Terras de Bouro

Passagem da Volta a Portugal em bicicleta pela Mata da Albergaria no Gerês sem público diz ICNF

O Instituto da Conservação da Natureza e das Florestas (ICNF) condiciona a passagem da Volta a Portugal em bicicleta na Mata da Albergaria, no Gerês, “a fortes medidas de proteção da biodiversidade”, como a interdição ao público.

A 87.ª edição da Volta a Portugal em bicicleta decorre entre terça-feira e 16 de agosto, unindo Lisboa e Porto ao longo de 1.388 quilómetros, distribuídos por um prólogo, nove etapas em linha e um contrarrelógio.

A 7.ª etapa, agendada para 13 de agosto e que atravessa o Parque Nacional da Peneda Gerês (PNPG), tem gerado preocupação e críticas por parte de associações ambientalistas, que contestam a passagem dos ciclistas, sobretudo pela Mata da Albergaria, concelho de Terras de Bouro, distrito de Braga.

Em resposta enviada hoje à agência Lusa, o ICNF explica que a autorização para a realização da etapa “foi acompanhada por um conjunto de medidas específicas destinadas a minimizar qualquer eventual perturbação”.

“Nomeadamente a limitação da circulação de veículos de apoio ao estritamente indispensável, a interdição da permanência de público em todo o trajeto que atravessa os setores ecologicamente mais sensíveis do percurso, a exclusão de meios aéreos em áreas de ambiente natural e outras medidas de gestão consideradas necessárias para proteção das espécies, habitats e restantes valores naturais”, indica o ICNF.

Além disso, “foi igualmente recomendada a integração, por parte da organização, de ações de comunicação e sensibilização ambiental, em articulação com o ICNF, que contribuam para a divulgação dos objetivos de conservação do Parque Nacional e do património natural que este alberga”

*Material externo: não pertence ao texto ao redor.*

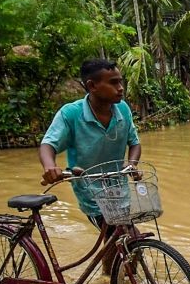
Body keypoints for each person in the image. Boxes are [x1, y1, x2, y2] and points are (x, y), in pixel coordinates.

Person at [39, 58, 141, 242]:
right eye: (113, 82)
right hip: (90, 190)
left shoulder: (123, 109)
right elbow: (48, 144)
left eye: (120, 81)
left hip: (118, 188)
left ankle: (109, 271)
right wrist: (50, 167)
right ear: (92, 86)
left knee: (118, 242)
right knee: (130, 239)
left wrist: (132, 165)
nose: (121, 87)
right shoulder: (71, 114)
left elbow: (134, 142)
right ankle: (114, 270)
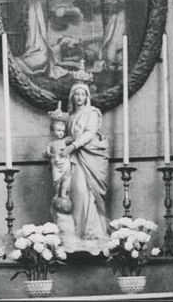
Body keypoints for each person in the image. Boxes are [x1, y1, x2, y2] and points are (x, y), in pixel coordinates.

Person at [62, 81, 109, 245]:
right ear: (72, 97)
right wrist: (59, 145)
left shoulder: (92, 113)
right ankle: (79, 231)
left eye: (82, 94)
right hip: (74, 158)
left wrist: (72, 146)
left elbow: (90, 133)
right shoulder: (70, 117)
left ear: (87, 96)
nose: (79, 97)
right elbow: (69, 136)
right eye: (76, 94)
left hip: (90, 156)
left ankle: (93, 231)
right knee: (77, 191)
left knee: (87, 190)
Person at [5, 0, 53, 73]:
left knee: (38, 43)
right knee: (36, 44)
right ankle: (31, 55)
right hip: (29, 17)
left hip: (32, 14)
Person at [100, 0, 127, 69]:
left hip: (121, 15)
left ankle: (118, 62)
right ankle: (110, 62)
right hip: (112, 15)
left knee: (117, 39)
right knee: (109, 36)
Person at [45, 106, 73, 215]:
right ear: (52, 131)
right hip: (56, 165)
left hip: (65, 164)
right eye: (58, 130)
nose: (61, 133)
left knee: (67, 179)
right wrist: (48, 154)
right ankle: (57, 193)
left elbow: (73, 137)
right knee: (56, 180)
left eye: (62, 131)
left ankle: (63, 194)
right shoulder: (51, 144)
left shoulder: (65, 141)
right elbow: (46, 153)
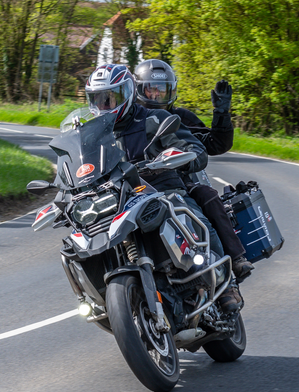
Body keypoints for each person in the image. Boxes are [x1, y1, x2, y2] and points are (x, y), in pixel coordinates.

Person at [85, 63, 241, 312]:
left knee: (198, 206)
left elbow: (206, 145)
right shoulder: (92, 133)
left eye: (111, 98)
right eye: (100, 99)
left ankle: (225, 280)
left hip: (165, 184)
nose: (106, 105)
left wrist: (219, 117)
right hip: (120, 196)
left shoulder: (160, 118)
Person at [134, 59, 254, 284]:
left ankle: (234, 262)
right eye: (152, 90)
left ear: (173, 91)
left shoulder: (180, 118)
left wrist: (222, 113)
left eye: (163, 90)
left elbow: (215, 145)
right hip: (136, 187)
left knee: (207, 196)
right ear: (139, 90)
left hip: (181, 182)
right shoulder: (129, 122)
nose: (157, 96)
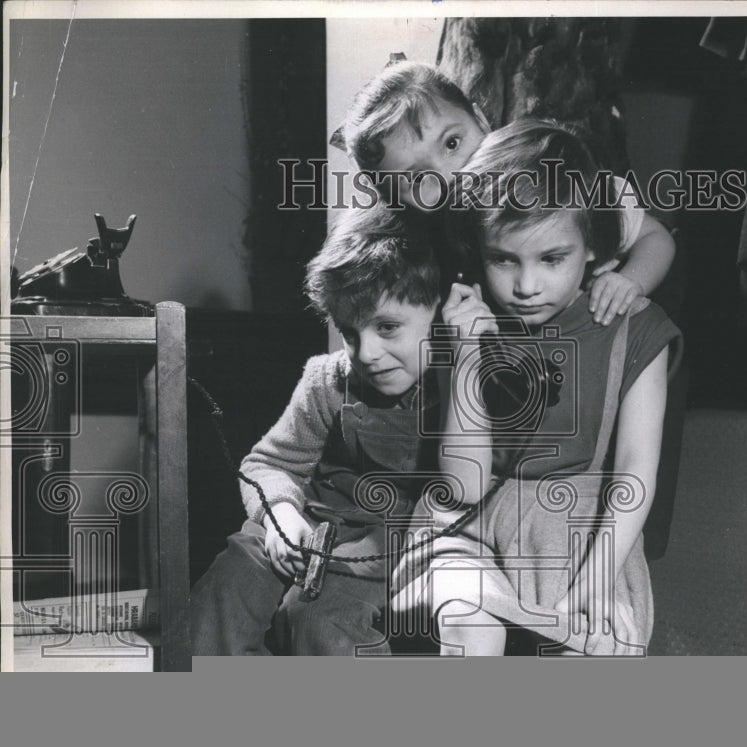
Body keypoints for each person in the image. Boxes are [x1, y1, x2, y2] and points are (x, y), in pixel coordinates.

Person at [391, 119, 682, 656]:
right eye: (504, 259)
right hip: (470, 529)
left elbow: (638, 468)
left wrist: (598, 574)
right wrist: (467, 358)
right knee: (468, 624)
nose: (525, 287)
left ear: (593, 248)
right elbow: (466, 488)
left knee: (596, 645)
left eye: (552, 259)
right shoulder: (467, 322)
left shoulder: (635, 327)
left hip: (584, 535)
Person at [191, 203, 447, 656]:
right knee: (224, 589)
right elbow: (268, 463)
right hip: (304, 527)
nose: (366, 353)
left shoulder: (460, 394)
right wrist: (280, 517)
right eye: (350, 332)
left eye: (388, 328)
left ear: (441, 314)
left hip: (382, 552)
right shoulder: (329, 379)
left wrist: (368, 556)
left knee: (320, 624)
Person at [339, 61, 675, 326]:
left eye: (452, 143)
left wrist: (630, 282)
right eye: (416, 179)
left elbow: (656, 238)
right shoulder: (426, 242)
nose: (448, 176)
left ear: (482, 121)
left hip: (619, 330)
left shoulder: (556, 179)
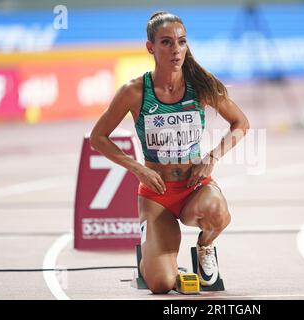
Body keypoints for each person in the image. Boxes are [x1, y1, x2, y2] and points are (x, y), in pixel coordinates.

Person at [90, 11, 250, 294]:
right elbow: (98, 137)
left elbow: (241, 123)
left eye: (181, 41)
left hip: (194, 187)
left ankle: (204, 248)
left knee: (218, 212)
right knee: (161, 284)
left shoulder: (200, 86)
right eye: (166, 42)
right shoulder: (135, 91)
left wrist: (211, 158)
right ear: (150, 47)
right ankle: (152, 258)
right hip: (157, 195)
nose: (176, 49)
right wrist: (138, 168)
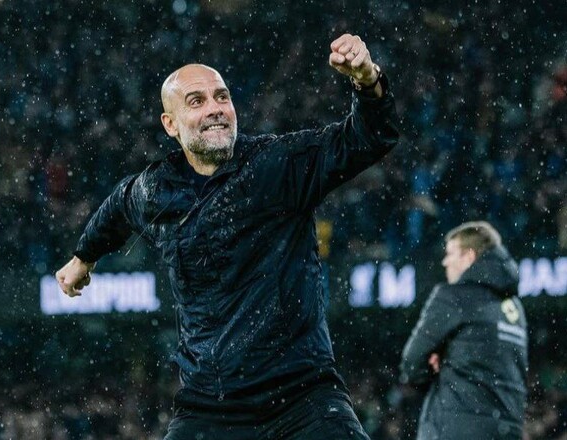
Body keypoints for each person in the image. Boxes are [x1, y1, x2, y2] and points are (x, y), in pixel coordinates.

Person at [56, 33, 399, 439]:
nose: (215, 109)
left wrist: (367, 81)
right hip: (209, 408)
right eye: (196, 101)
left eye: (222, 97)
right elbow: (117, 207)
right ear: (170, 124)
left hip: (302, 399)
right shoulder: (155, 190)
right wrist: (83, 258)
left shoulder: (276, 165)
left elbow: (367, 138)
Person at [399, 221, 528, 440]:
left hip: (457, 429)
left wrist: (434, 369)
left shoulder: (453, 297)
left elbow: (411, 363)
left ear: (469, 256)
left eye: (450, 253)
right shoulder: (515, 309)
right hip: (507, 430)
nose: (445, 261)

“O ICNF acompanhará a realização da prova, em articulação com as restantes entidades competentes, de forma a verificar o cumprimento integral das condições estabelecidas e a garantir a salvaguarda dos valores naturais do Parque Nacional da Peneda-Gerês”, sublinha este Instituto.

A 7.ª etapa parte de Vieira do Minho, passará pela Caniçada, Rio Caldo e Vila do Gerês, subirá à Portela de Leonte pela Estrada Nacional 308-1 e atravessará depois a Mata da Albergaria, pela estrada florestal até à Portela do Homem.

O ICNF acrescenta que a decisão “resultou de uma análise técnica e jurídica cuidadosa e aprofundada, realizada no quadro dos procedimentos legalmente previstos, num processo em que a proteção da natureza, dos habitats e das espécies presentes no Parque Nacional constituiu sempre a principal prioridade”.

Este organismo público lembra que o percurso proposto atravessa uma zona com elevado valor ecológico e que, por essa razão, exige especiais cuidados.

“Foi, por isso, analisada não apenas a passagem dos atletas, mas também o conjunto das atividades associadas ao evento, incluindo a circulação de veículos de apoio, os meios aéreos, a presença de público e o ruído”, salienta o ICNF.

A análise concluiu, segundo o ICNF, que o percurso proposto para a etapa coincide exclusivamente com uma via pavimentada já existente, e durante um período muito limitado.

“O troço em causa corresponde a uma estrada onde existe circulação motorizada regular, sem que daí tenha resultado, até à data, qualquer impacte negativo significativo conhecido sobre os habitats naturais, as espécies ou os valores ambientais presentes”, lê-se ainda na resposta.

O ICNF esclarece ainda que do ponto de vista jurídico, o Regulamento do Plano de Ordenamento do Parque Nacional da Peneda-Gerês prevê um regime de autorização sujeito à apreciação caso a caso, permitindo avaliar a compatibilidade de cada situação com os objetivos de conservação e definir as condicionantes necessárias para salvaguardar os valores naturais em presença.